The plaintiffs sought class certification on claims that the insurers violated the California Unfair Competition Law (UCL) and breached the implied covenant of good faith and fair dealing. The defendant insurers are National General, Integon National Insurance Co., Integon Preferred Insurance Co. MIC General Insurance Corp., and Personal Express Insurance Co.

“All plaintiffs qualified as good drivers and were therefore entitled to a GDD [good driver discount] policy from an insurer within defendants’ control group that offered the lowest rates for that coverage,” an Oct. 8 court order states. “In violation of the Lowest Rates Rule, defendants’ agents and representatives failed to offer plaintiffs and class members the lowest available GDD policy rates within their control group.

“Plaintiffs assert that at the time they purchased their policies, certain defendants [other insurance companies] within the same control group had GDD policies with lower rates than what plaintiffs paid for substantially similar coverage but plaintiffs were never offered those lower rate policies.”

The same was true at policy renewal, according to the suit. “They would have purchased the lower premium policies if offered,” it states.

The court instructed the parties to address the meaning of “control group” under the applicable statute as the definition would inform standing.

“Section 1861.16(b) states that ‘[a]n agent or representative representing one or more insurers having common ownership or operating in California under common management or control shall offer, and the insurer shall sell, a good driver discount policy to a good driver from an insurer within that common ownership, management or control group,'” the order states. “Plaintiffs assert that this language is unambiguous; they argue that the court need only look to the plain meaning of ‘common ownership,’ ‘operated under common management,’ and ‘operated under common control’ to apply the statute.”

The insurance companies disagree, stating that “insurers are only part of a control group if they are ‘acting in concert together with respect to ratemaking, underwriting, etc.,'” according to the order.

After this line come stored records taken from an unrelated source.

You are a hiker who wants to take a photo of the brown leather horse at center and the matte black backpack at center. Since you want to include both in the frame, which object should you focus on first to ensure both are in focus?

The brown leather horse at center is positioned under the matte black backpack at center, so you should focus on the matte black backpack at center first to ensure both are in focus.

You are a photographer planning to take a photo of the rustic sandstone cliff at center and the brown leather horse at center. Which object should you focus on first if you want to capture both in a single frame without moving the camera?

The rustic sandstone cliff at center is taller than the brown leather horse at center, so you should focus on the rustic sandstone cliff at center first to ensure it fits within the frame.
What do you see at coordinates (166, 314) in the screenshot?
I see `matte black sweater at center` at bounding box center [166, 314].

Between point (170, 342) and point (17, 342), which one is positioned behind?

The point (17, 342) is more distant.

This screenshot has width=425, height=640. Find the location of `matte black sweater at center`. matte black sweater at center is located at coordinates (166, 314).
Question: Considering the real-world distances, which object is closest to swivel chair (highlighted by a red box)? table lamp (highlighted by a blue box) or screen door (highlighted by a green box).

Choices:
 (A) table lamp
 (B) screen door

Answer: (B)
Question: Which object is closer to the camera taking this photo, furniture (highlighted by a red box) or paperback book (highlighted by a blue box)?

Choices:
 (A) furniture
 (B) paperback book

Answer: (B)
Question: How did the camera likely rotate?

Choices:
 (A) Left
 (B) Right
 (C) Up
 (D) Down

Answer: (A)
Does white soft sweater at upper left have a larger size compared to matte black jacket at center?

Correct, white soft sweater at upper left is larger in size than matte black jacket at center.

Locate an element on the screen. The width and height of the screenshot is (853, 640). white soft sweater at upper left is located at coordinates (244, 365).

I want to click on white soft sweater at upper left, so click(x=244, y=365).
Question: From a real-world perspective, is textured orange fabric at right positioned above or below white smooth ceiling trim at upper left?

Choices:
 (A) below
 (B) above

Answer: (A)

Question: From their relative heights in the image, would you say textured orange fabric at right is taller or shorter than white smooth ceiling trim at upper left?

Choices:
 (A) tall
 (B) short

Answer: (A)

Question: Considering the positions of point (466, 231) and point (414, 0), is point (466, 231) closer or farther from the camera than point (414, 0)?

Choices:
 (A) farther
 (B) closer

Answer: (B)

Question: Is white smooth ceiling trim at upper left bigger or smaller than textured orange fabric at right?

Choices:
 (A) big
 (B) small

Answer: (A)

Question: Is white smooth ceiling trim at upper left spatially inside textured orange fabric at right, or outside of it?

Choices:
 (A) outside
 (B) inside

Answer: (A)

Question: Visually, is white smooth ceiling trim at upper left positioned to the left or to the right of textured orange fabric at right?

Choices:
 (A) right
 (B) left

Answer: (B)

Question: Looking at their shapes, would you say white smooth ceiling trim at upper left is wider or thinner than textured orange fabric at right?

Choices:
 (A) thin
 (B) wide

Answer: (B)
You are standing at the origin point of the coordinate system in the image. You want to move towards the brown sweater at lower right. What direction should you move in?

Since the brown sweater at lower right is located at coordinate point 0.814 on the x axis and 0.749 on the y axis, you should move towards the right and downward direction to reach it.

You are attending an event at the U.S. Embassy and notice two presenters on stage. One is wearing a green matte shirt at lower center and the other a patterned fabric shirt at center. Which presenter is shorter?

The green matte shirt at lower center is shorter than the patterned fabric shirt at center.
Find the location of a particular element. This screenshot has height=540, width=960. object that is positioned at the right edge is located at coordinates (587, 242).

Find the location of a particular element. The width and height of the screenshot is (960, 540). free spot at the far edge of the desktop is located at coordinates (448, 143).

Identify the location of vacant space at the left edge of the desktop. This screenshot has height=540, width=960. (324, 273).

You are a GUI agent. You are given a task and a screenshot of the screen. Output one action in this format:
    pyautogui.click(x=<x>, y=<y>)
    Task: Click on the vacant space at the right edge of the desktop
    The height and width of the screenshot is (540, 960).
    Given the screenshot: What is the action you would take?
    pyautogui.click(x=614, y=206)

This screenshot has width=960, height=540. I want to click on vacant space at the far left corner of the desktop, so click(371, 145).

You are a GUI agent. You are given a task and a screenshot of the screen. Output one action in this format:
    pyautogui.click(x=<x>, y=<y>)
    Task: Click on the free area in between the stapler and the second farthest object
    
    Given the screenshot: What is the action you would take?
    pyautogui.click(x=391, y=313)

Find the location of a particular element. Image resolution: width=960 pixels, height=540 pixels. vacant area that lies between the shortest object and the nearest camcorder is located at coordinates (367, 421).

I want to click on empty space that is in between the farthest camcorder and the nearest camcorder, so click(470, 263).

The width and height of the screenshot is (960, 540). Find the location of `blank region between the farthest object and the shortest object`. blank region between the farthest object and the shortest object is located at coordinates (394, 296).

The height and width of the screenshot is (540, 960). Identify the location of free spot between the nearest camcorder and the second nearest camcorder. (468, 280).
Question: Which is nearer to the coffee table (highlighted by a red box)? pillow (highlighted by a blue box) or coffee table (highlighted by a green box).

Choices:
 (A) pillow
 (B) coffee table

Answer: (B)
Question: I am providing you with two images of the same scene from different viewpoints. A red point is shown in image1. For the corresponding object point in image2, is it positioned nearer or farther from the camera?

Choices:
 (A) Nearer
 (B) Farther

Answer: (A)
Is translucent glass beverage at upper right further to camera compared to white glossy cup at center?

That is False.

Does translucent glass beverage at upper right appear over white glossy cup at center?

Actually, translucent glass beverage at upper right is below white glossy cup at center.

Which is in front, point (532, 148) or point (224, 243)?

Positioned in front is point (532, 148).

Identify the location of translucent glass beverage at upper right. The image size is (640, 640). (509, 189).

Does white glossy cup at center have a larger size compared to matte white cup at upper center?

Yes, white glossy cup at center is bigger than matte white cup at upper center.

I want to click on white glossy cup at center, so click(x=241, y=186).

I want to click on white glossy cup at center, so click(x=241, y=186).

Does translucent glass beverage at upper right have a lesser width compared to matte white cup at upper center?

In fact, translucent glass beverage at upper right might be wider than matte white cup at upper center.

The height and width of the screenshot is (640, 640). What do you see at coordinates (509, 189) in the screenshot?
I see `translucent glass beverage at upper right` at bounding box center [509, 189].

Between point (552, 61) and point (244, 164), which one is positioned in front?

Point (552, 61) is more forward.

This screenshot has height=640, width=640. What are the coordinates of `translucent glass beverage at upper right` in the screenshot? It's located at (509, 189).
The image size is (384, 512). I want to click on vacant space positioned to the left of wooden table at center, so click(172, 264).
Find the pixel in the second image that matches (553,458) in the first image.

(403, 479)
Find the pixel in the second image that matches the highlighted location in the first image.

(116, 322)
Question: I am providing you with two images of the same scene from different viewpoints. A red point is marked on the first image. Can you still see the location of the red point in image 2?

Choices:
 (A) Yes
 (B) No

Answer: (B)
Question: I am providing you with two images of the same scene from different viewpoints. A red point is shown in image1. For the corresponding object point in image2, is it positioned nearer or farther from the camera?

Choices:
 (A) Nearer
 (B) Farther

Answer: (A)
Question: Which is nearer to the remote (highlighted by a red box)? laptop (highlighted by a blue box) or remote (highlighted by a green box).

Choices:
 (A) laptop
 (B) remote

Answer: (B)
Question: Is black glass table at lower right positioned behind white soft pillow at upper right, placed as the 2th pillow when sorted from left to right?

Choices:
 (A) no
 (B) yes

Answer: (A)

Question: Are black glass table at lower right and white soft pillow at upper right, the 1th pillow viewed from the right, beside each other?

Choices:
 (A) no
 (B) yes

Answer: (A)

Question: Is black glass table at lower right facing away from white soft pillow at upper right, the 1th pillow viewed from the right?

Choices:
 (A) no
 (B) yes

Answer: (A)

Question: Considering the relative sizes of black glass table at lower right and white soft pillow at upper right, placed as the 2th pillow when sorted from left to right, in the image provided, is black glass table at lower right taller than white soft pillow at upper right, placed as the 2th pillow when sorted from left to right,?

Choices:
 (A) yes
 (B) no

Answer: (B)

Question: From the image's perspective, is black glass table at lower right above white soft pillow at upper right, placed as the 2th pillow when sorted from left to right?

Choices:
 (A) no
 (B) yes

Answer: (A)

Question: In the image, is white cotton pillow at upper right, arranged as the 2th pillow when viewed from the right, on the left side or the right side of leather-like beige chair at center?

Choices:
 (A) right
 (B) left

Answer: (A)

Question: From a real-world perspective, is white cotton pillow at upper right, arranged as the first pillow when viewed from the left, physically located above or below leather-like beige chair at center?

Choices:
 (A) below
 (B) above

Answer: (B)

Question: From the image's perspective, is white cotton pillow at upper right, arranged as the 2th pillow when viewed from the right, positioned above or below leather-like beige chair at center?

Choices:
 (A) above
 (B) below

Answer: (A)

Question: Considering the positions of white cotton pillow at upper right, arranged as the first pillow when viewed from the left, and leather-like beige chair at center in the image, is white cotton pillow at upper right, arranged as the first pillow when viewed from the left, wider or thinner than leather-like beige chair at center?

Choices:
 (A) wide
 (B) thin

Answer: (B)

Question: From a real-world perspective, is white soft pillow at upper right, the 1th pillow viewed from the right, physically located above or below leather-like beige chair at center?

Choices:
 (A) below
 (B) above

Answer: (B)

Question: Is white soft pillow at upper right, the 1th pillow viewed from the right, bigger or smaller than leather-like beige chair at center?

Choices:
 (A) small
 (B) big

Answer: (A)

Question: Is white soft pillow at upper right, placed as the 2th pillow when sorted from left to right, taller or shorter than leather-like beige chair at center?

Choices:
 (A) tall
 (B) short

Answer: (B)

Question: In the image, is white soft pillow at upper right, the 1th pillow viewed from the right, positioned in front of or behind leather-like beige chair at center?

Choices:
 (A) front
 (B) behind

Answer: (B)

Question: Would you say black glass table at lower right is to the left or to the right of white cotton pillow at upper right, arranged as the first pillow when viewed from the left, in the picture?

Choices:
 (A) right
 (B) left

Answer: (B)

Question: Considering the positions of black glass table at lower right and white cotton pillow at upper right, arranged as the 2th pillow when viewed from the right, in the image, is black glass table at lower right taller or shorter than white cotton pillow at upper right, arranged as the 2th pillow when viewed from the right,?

“Defendants further argue that the legislative history of AB 2737 supports their interpretation because section 1861.16(b) was written to target corporate groups that were working together to manipulate the GDD insurance market and was not aimed at groups of insurers in general.”

The defendants argue that Personal Express Insurance Company (PEIC) wasn’t responsible for offering policies to the plaintiffs because it wasn’t in the same control group as National General and Integon Preferred at the time of their policy purchases. They contend that MIC also had no duty to offer a policy to the plaintiffs Edd and Dierdre King because they didn’t qualify for the lower-premium MIC “affinity group” policy.

In addition, plaintiff Sheila Lee cannot establish liability because she purchased her policy from a broker and not an agent, according to the defendants.

“Plaintiffs lack standing for injunctive relief because they are not now insureds,” the order states. “Defendants also argue that plaintiffs lack standing because ‘the lower rate policies they contend they should have been offered had different coverages than they actually purchased,’ in contravention of section 1861.16(b), which requires a cross-offer ‘from an insurer within [the control group] which offers the lowest rates for that coverage.'”

The court agreed with the plaintiffs’ interpretation of the “control group” definition.

The court ruled that Section 1861.16(b) is ambiguous and that the authorization in a separate statute for insurers within a control group to “act in concert between or among themselves” is for ratemaking purposes and doesn’t define “control group.” It also ruled that Lee doesn’t have standing to sue because “plaintiffs fail to present sufficient evidence to reasonably support a conclusion that Omni Safe was acting as an agent rather than a broker when Lee purchased and considered renewing her policy from it.”

The Kings are the only remaining representative plaintiffs.

    • In summary, the court found that:
    • Plaintiffs have not established Article III standing for Lee. Article III requires a concrete and actual “injury in fact,” that the injury is fairly traceable to the challenged conduct, and that it is likely, rather than speculative, that a favorable decision will redress the injury.
    • Plaintiffs have shown sufficient evidence from which a reasonable juror could determine that PEIC was in the control group between April 19, 2013 and April 1, 2014;
    • Plaintiffs have failed to establish that the Kings were eligible for the MIC lower-rate policy;
    • Plaintiffs have shown sufficient evidence to support their argument that the lower-rate PEIC policy was comparable to the NGIC policy purchased by the Kings in June 2013; and
    • Plaintiffs have not established standing for injunctive relief.

The parties were ordered to confer on and submit a proposed Rule 23 class actions briefing schedule by Oct. 22.